Python Forum
Web Scraping on href text - Printable Version

+- Python Forum (https://python-forum.io)
+-- Forum: Python Coding (https://python-forum.io/forum-7.html)
+--- Forum: Web Scraping & Web Development (https://python-forum.io/forum-13.html)
+--- Thread: Web Scraping on href text (/thread-22461.html)

Pages: 1 2


RE: Web Scraping on href text - Superzaffo - Nov-15-2019

Ok.
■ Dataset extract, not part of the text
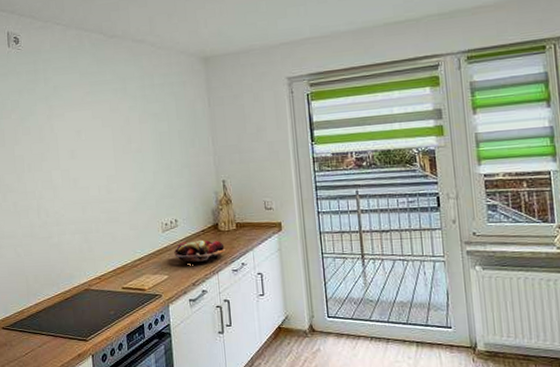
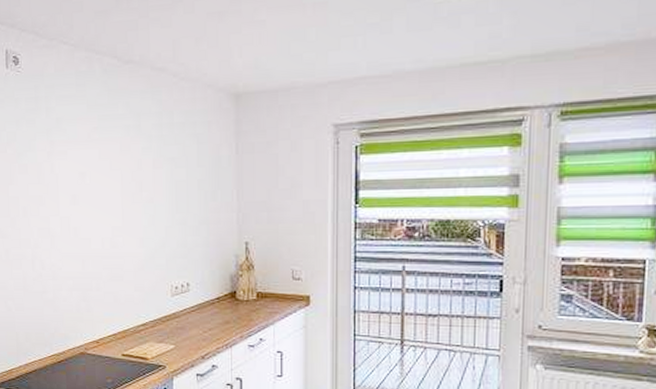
fruit basket: present [174,239,226,263] -> none [183,308,243,335]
No problem.
I'm in no hurry.
Thank you

:-D


RE: Web Scraping on href text - Superzaffo - Nov-16-2019

I wrote this code.. From our exaple (Thank you)
from bs4 import BeautifulSoup
import requests
 
 
class ScrapeOrchids:
    def __init__(self):
        self.main_url = 'http://www.orchidspecies.com/indexe-ep.htm'
        self.links = {}
        self.get_initial_list()
        self.show_links()
     
    def get_initial_list(self):
        baseurl = 'http://www.orchidspecies.com/'
        response = requests.get(self.main_url)
        if response.status_code == 200:
            page = response.content
            soup = BeautifulSoup(page, 'lxml')
            # css_select link can be found using browser inspect element, then right click-->Copy-->CSS_Selector
            for i in soup.select("li"):
                 #print(i.a.text)
                if 'Epiblastus lancipetalus' in i.a.text:
                    #print(i.a.get('href'))
                    self.links[i.a.text.strip()] = f"{baseurl}{i.a.get('href')}"
          
        else:
            print(f"Problem fetching {self.main_url}")
 
    def show_links(self):
        for key, value in self.links.items():
            print(f"{key}: {value}")
 
 
if __name__ == '__main__':
    ScrapeOrchids()
this is the result
Output:
Epiblastus lancipetalus Schltr. 1911: http://www.orchidspecies.com/epiblancipetalus.htm
and is what I want.
Now I need to get the new link and in the page save the image of the orchid in a excel file. :-(